Created 07-20-2018 09:12 PM
I have to migrate data from Prod to test .But, My prod data has sensitive information in the Json file. I want to replace values of dozen sensitive fields with random data. How can I accomplish that using NIFI
For example the following SSN value should be replaced with 11111, etc
,"ssn":"5010040000022626666666",
"name":"john" should be replaced with bob , etc
Your help is appreciated
Thanks
Created 07-21-2018 10:20 AM
Use update record processor configure record reader/writer controller services.
Add the sensitive values field names as dynamic properties then replace the field.value with your desired value.
For more reference regarding update record refer to this link.
If you are using Nifi < 1.2 then use replace text processor add matching regex that extracts the sensitive values then replace them with some constant values.
Created 07-23-2018 11:06 PM
Thanks for the information. I tried the first approach mentioned by you.It works fine. But, the problem is,it is applied to only first line of my Json file and skips the rest. I am applying this logic on the Merg Json file which has many records.But, for some reason,it applies to the first line
My reg expression is something like this replaceRegex(/account/id, '(^.*$)', '99999999999').
Please help! Thanks
Created 07-24-2018 12:00 AM
Make sure your input json messages matches with the schema that you have configured..
i have just tried with the below input json
[{"account":{"id":1}},{"account":{"id":2}}]
UpdateRecord dynamic property is
/account/id
replaceRegex(/account/id, '(^.*$)', '99999999999')
Avro schema
{ "type" : "record", "name" : "sch", "namespace" : "avro", "fields" : [ { "name" : "account", "type" : { "type" : "record", "name" : "account", "fields" : [ { "name" : "id", "type" : "long" } ] } } ] }
Output:
[{"account":{"id":99999999999}},{"account":{"id":99999999999}}]
Worked as expected and replaced both records in the array.
Created 07-24-2018 12:57 AM
I'm able to reproduce the same issue in NiFi < 1.7 and it got fixed in NiFi-1.7, refer to this jira link to addressing same issue.
in NiFi-1.7 with the same input json will produce output flowfile like below.
[{"account":{"id":99999999999}},{"account":{"id":99999999999}},{"account":{"id":99999999999}},{"account":{"id":99999999999}},{"account":{"id":99999999999}},{"account":{"id":99999999999}}]
In NiFi-1.6 we cannot read multiple array of json messages and to fix this issue,
Method1:
if you are having json array in each line then use SplitText processor to split the file into individual flowfiles for each message then feed the splits relationship to UpdateRecord processor.
(or)
····················
▸ What this exercise asks
1 - Output the stretch of the NiFi forum thread from "Add the sensitive" through "replaceRegex(/account/id, '(^.*$)', '99999999999').".
2 - Please answer these questions using the NiFi forum thread:
(a) What value should the SSN be replaced with, according to the first post?
(b) In which NiFi version did the issue get fixed?
(c) Which processor is suggested for NiFi versions below 1.2?
3 - List every "Created" date and time that appears in the NiFi forum thread.

(Data records)
····················
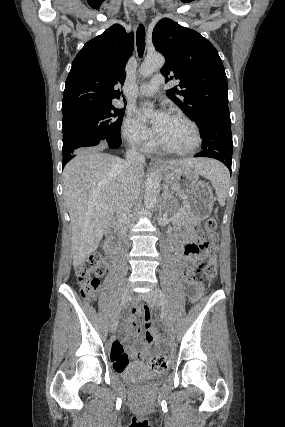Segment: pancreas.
Segmentation results:
<instances>
[{"mask_svg":"<svg viewBox=\"0 0 285 427\" xmlns=\"http://www.w3.org/2000/svg\"><path fill=\"white\" fill-rule=\"evenodd\" d=\"M170 212L172 213V220L173 221H182L185 218H188L187 209L184 206V208H177L176 210L170 209ZM176 212L179 213V215L176 214Z\"/></svg>","mask_w":285,"mask_h":427,"instance_id":"pancreas-1","label":"pancreas"}]
</instances>
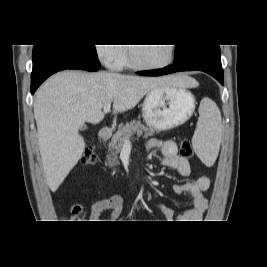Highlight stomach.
<instances>
[{
  "instance_id": "1",
  "label": "stomach",
  "mask_w": 267,
  "mask_h": 267,
  "mask_svg": "<svg viewBox=\"0 0 267 267\" xmlns=\"http://www.w3.org/2000/svg\"><path fill=\"white\" fill-rule=\"evenodd\" d=\"M195 109L194 95L185 87L165 86L147 93L142 113L145 122L160 131L185 123Z\"/></svg>"
}]
</instances>
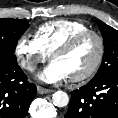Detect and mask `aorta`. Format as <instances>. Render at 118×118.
I'll return each instance as SVG.
<instances>
[{"instance_id": "aorta-1", "label": "aorta", "mask_w": 118, "mask_h": 118, "mask_svg": "<svg viewBox=\"0 0 118 118\" xmlns=\"http://www.w3.org/2000/svg\"><path fill=\"white\" fill-rule=\"evenodd\" d=\"M53 104L57 107H65L69 103V96L64 91H56L52 95Z\"/></svg>"}]
</instances>
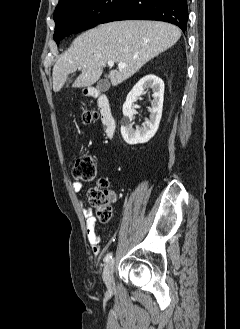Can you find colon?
Masks as SVG:
<instances>
[{
	"mask_svg": "<svg viewBox=\"0 0 240 329\" xmlns=\"http://www.w3.org/2000/svg\"><path fill=\"white\" fill-rule=\"evenodd\" d=\"M84 123H91L97 120L98 114L95 111L84 110L81 115ZM97 176V167L93 157L81 155L77 157L72 167V177L78 183L91 182ZM108 182L101 180L100 186L88 191V202L95 209L96 215L101 222H108L113 215L111 202L113 196L107 188Z\"/></svg>",
	"mask_w": 240,
	"mask_h": 329,
	"instance_id": "obj_1",
	"label": "colon"
}]
</instances>
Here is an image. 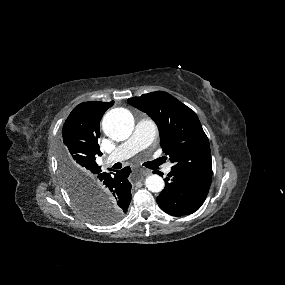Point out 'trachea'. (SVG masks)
<instances>
[{
  "instance_id": "obj_1",
  "label": "trachea",
  "mask_w": 285,
  "mask_h": 285,
  "mask_svg": "<svg viewBox=\"0 0 285 285\" xmlns=\"http://www.w3.org/2000/svg\"><path fill=\"white\" fill-rule=\"evenodd\" d=\"M155 162H156V165L158 166V165H160L163 162V160H157Z\"/></svg>"
}]
</instances>
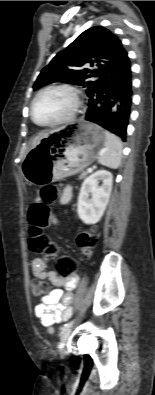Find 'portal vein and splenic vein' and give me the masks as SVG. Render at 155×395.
Wrapping results in <instances>:
<instances>
[{
    "label": "portal vein and splenic vein",
    "mask_w": 155,
    "mask_h": 395,
    "mask_svg": "<svg viewBox=\"0 0 155 395\" xmlns=\"http://www.w3.org/2000/svg\"><path fill=\"white\" fill-rule=\"evenodd\" d=\"M87 172H88V173H91V172H92V168H88V169H87Z\"/></svg>",
    "instance_id": "obj_1"
}]
</instances>
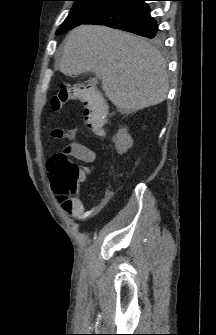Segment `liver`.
<instances>
[{
  "instance_id": "6515ba94",
  "label": "liver",
  "mask_w": 216,
  "mask_h": 335,
  "mask_svg": "<svg viewBox=\"0 0 216 335\" xmlns=\"http://www.w3.org/2000/svg\"><path fill=\"white\" fill-rule=\"evenodd\" d=\"M59 70L67 76L96 73L106 96L124 112L163 102L169 89L160 52L141 37L106 26L74 28L64 41Z\"/></svg>"
}]
</instances>
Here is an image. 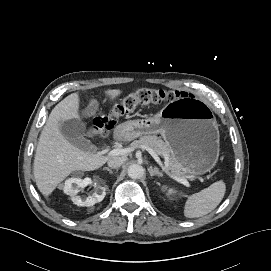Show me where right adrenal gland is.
I'll use <instances>...</instances> for the list:
<instances>
[{
  "label": "right adrenal gland",
  "instance_id": "obj_1",
  "mask_svg": "<svg viewBox=\"0 0 271 271\" xmlns=\"http://www.w3.org/2000/svg\"><path fill=\"white\" fill-rule=\"evenodd\" d=\"M103 170H107L110 174L113 173V171L110 168H108V167H104Z\"/></svg>",
  "mask_w": 271,
  "mask_h": 271
}]
</instances>
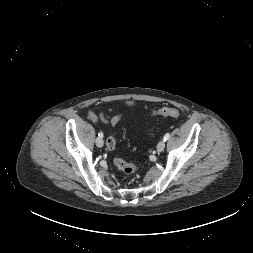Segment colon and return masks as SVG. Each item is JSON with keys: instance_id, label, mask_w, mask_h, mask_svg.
Instances as JSON below:
<instances>
[{"instance_id": "colon-1", "label": "colon", "mask_w": 253, "mask_h": 253, "mask_svg": "<svg viewBox=\"0 0 253 253\" xmlns=\"http://www.w3.org/2000/svg\"><path fill=\"white\" fill-rule=\"evenodd\" d=\"M154 115H162V116H168L177 118L180 116V112L175 108L170 107H163L160 109H157L153 112ZM106 146L109 150H114L116 147V140L114 137L110 136L107 138ZM114 164L115 166L122 171L123 173L127 175H134L138 172V167L132 163L126 162L124 159L120 157L114 158Z\"/></svg>"}]
</instances>
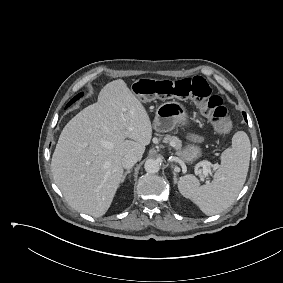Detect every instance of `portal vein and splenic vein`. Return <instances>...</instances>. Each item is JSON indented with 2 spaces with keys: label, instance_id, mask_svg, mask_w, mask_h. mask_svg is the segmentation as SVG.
Wrapping results in <instances>:
<instances>
[{
  "label": "portal vein and splenic vein",
  "instance_id": "18ae733b",
  "mask_svg": "<svg viewBox=\"0 0 283 283\" xmlns=\"http://www.w3.org/2000/svg\"><path fill=\"white\" fill-rule=\"evenodd\" d=\"M202 165L203 166V170H202V174L204 177H207L208 174H209V168L207 166H211V163L210 162H201L198 167Z\"/></svg>",
  "mask_w": 283,
  "mask_h": 283
}]
</instances>
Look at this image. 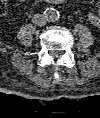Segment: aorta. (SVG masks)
Instances as JSON below:
<instances>
[{
    "label": "aorta",
    "instance_id": "1",
    "mask_svg": "<svg viewBox=\"0 0 100 118\" xmlns=\"http://www.w3.org/2000/svg\"><path fill=\"white\" fill-rule=\"evenodd\" d=\"M44 15L46 16L47 18V21L49 22H55L59 19L60 17V13L58 10L54 9V8H47L45 11H44Z\"/></svg>",
    "mask_w": 100,
    "mask_h": 118
}]
</instances>
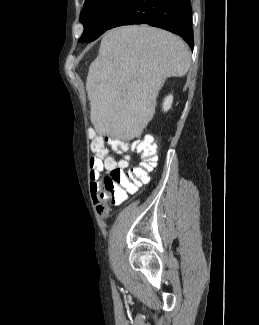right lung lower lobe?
<instances>
[{
	"mask_svg": "<svg viewBox=\"0 0 259 325\" xmlns=\"http://www.w3.org/2000/svg\"><path fill=\"white\" fill-rule=\"evenodd\" d=\"M130 24H148L171 31L193 47L190 0H128L108 29Z\"/></svg>",
	"mask_w": 259,
	"mask_h": 325,
	"instance_id": "98d812e1",
	"label": "right lung lower lobe"
}]
</instances>
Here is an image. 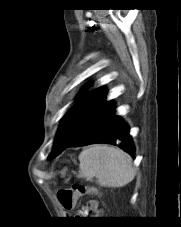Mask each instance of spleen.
<instances>
[{"label": "spleen", "instance_id": "1", "mask_svg": "<svg viewBox=\"0 0 181 227\" xmlns=\"http://www.w3.org/2000/svg\"><path fill=\"white\" fill-rule=\"evenodd\" d=\"M80 176L96 177L101 187L120 188L130 183L136 174L132 158L123 150L107 145H92L79 155Z\"/></svg>", "mask_w": 181, "mask_h": 227}]
</instances>
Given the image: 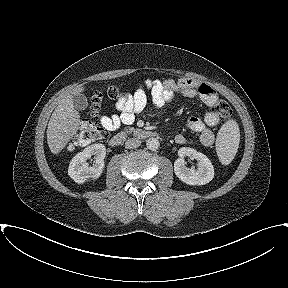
····················
▸ The results
1 -
Add the sensitive values field names as dynamic properties then replace the field.value with your desired value.
For more reference regarding update record refer to this link.
If you are using Nifi < 1.2 then use replace text processor add matching regex that extracts the sensitive values then replace them with some constant values.
Created 07-23-2018 11:06 PM
Thanks for the information. I tried the first approach mentioned by you.It works fine. But, the problem is,it is applied to only first line of my Json file and skips the rest. I am applying this logic on the Merg Json file which has many records.But, for some reason,it applies to the first line
My reg expression is something like this replaceRegex(/account/id, '(^.*$)', '99999999999').

2 -
(a) 11111
(b) NiFi-1.7
(c) The replace text processor

3 -
07-20-2018 09:12 PM
07-21-2018 10:20 AM
07-23-2018 11:06 PM
07-24-2018 12:00 AM
07-24-2018 12:57 AM